Walking down from Union Station, north of the Capitol, Peter Koehler from Pittsburgh is attending the inauguration with his wife, nephew and sister who is visiting from Germany.

“Obama is more aggressive now; he’s drawing the line with the Republicans. He tried to be accommodating four years ago and it didn’t get him anywhere,” says Koehler. “He still doesn’t know how to schmooze – it is his nature; he is cerebral. He is not warm and fuzzy.”

Janis Blake, a retired telecoms worker from Columbus, Ohio, is proud that her state swung it for Obama’s re-election but acknowledges that the inaugural crowd is smaller this time around. The president has shown more confidence recently, she says.

“He feels more comfortable in his position now that he has confirmed his position by being re-elected. I really thought he could do more with the Republicans and Congress,” she says. “I think he will show his worth this term. The Republicans tried to stop him at every turn.

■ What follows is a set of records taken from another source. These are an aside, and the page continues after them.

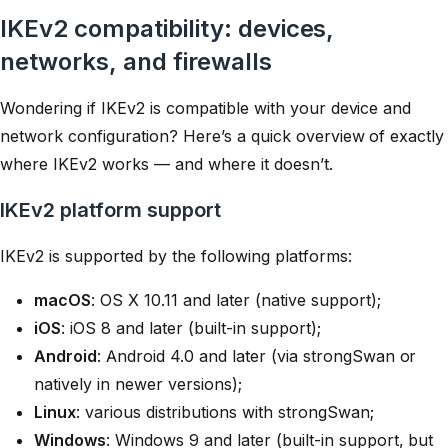
IKEv2 compatibility: devices,
networks, and firewalls
Wondering if IKEv2 is compatible with your device and
network configuration? Here’s a quick overview of exactly
where IKEv2 works — and where it doesn’t.
IKEv2 platform support
IKEv2 is supported by the following platforms:
macOS
: OS X 10.11 and later (native support);
iOS
: iOS 8 and later (built-in support);
Android
: Android 4.0 and later (via
strongSwan
or
natively in newer versions);
Linux
: various distributions with
strongSwan
;
Windows
: Windows 9 and later (built-in support, but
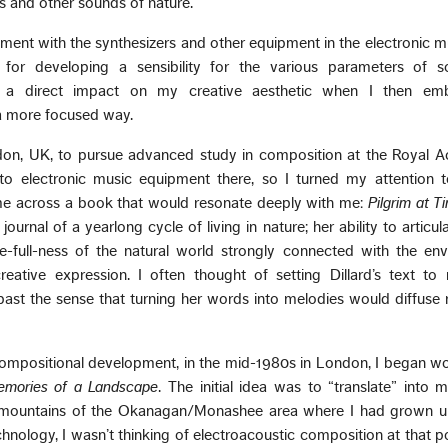
s and other sounds of nature.
ment with the synthesizers and other equipment in the electronic m
for developing a sensibility for the various parameters of s
 a direct impact on my creative aesthetic when I then em
 a more focused way.
don, UK, to pursue advanced study in composition at the Royal 
to electronic music equipment there, so I turned my attention t
me across a book that would resonate deeply with me:
Pilgrim at T
 journal of a yearlong cycle of living in nature; her ability to artic
we-full-ness of the natural world strongly connected with the en
ative expression. I often thought of setting Dillard’s text to 
ast the sense that turning her words into melodies would diffuse 
 compositional development, in the mid-1980s in London, I began w
mories of a Landscape
. The initial idea was to “translate” into
ls, mountains of the Okanagan/Monashee area where I had grown u
hnology, I wasn’t thinking of electroacoustic composition at that po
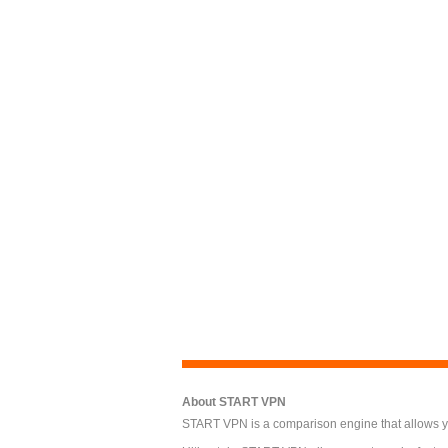
About START VPN
START VPN is a comparison engine that allows you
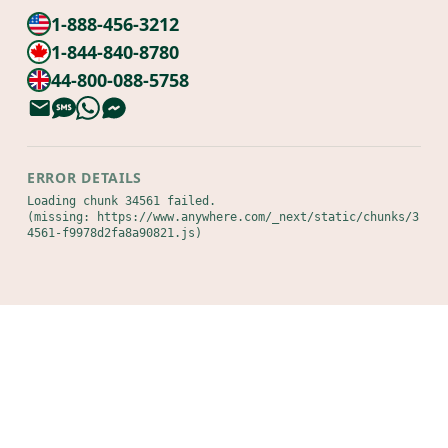
1-888-456-3212
1-844-840-8780
44-800-088-5758
ERROR DETAILS
Loading chunk 34561 failed.

(missing: https://www.anywhere.com/_next/static/chunks/3
4561-f9978d2fa8a90821.js)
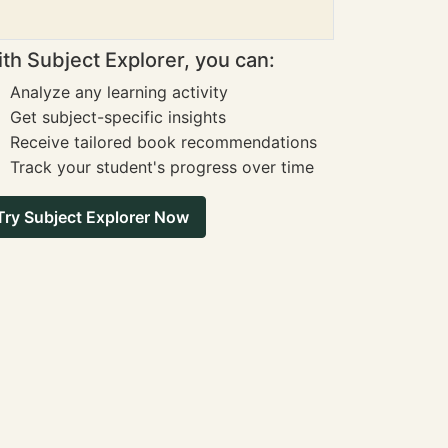
th Subject Explorer, you can:
Analyze any learning activity
Get subject-specific insights
Receive tailored book recommendations
Track your student's progress over time
Try Subject Explorer Now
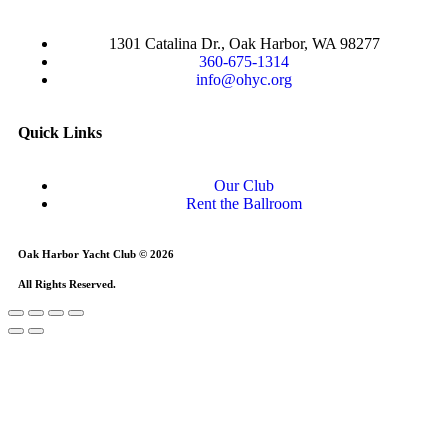
1301 Catalina Dr., Oak Harbor, WA 98277
360-675-1314
info@ohyc.org
Quick Links
Our Club
Rent the Ballroom
Oak Harbor Yacht Club © 2026
All Rights Reserved.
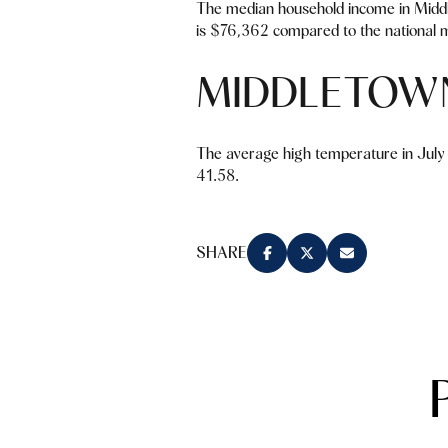
The median household income in Midd
is $76,362 compared to the national m
MIDDLETOW
The average high temperature in July 
41.58.
SHARE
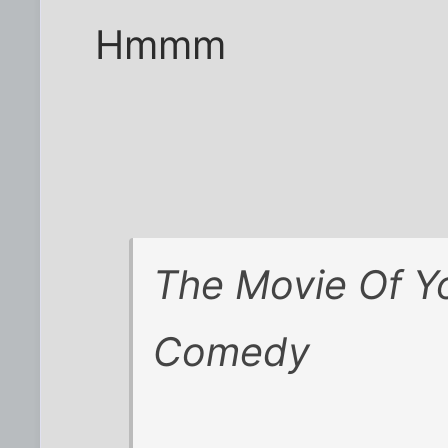
Hmmm
The Movie Of Yo
Comedy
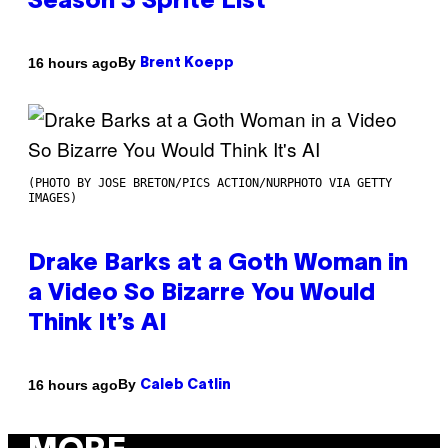
Season 3 Sprite List
By
16 hours ago
Brent Koepp
(PHOTO BY JOSE BRETON/PICS ACTION/NURPHOTO VIA GETTY
IMAGES)
Drake Barks at a Goth Woman in
a Video So Bizarre You Would
Think It’s AI
By
16 hours ago
Caleb Catlin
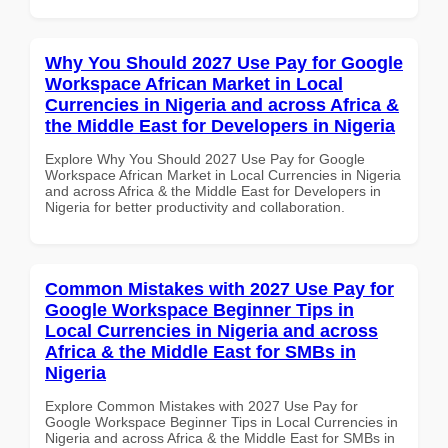
Why You Should 2027 Use Pay for Google
Workspace African Market in Local
Currencies in Nigeria and across Africa &
the Middle East for Developers in Nigeria
Explore Why You Should 2027 Use Pay for Google
Workspace African Market in Local Currencies in Nigeria
and across Africa & the Middle East for Developers in
Nigeria for better productivity and collaboration.
Common Mistakes with 2027 Use Pay for
Google Workspace Beginner Tips in
Local Currencies in Nigeria and across
Africa & the Middle East for SMBs in
Nigeria
Explore Common Mistakes with 2027 Use Pay for
Google Workspace Beginner Tips in Local Currencies in
Nigeria and across Africa & the Middle East for SMBs in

That is why he is doing what he is doing now and taking such action.”

Two blocks east of the Capitol, Richard O’Mahoney, a respiratory therapist from Baton Rouge, Louisiana, holds a metre-tall bloodied crucifix and leads a group of Catholic anti-abortion protesters.

Protests

“The nation that kills its own children is a nation without hope,” he repeatedly shouts. He describes Obama as the most pro-abortion president in American history.

Further down the street, a lone man shouts protests of a different kind as he strides past Obama supporters: “Stop the drone attacks in Afghanistan, stop the drone attacks in Pakistan.

“It infuriates me that so many people support Obama and that he won the Nobel Peace Prize. I voted for him in 2008 and I cried when he was elected,” said the protester who didn’t want to be named but said he lives in Washington DC. I believe that Obama has normalised Bush-era transgressions against civil liberties. We were speaking so loudly about this during the Bush administration but now you don’t hear anything.”

Asked where he was walking to while making his protest, he said: “As far away from this inauguration as possible.”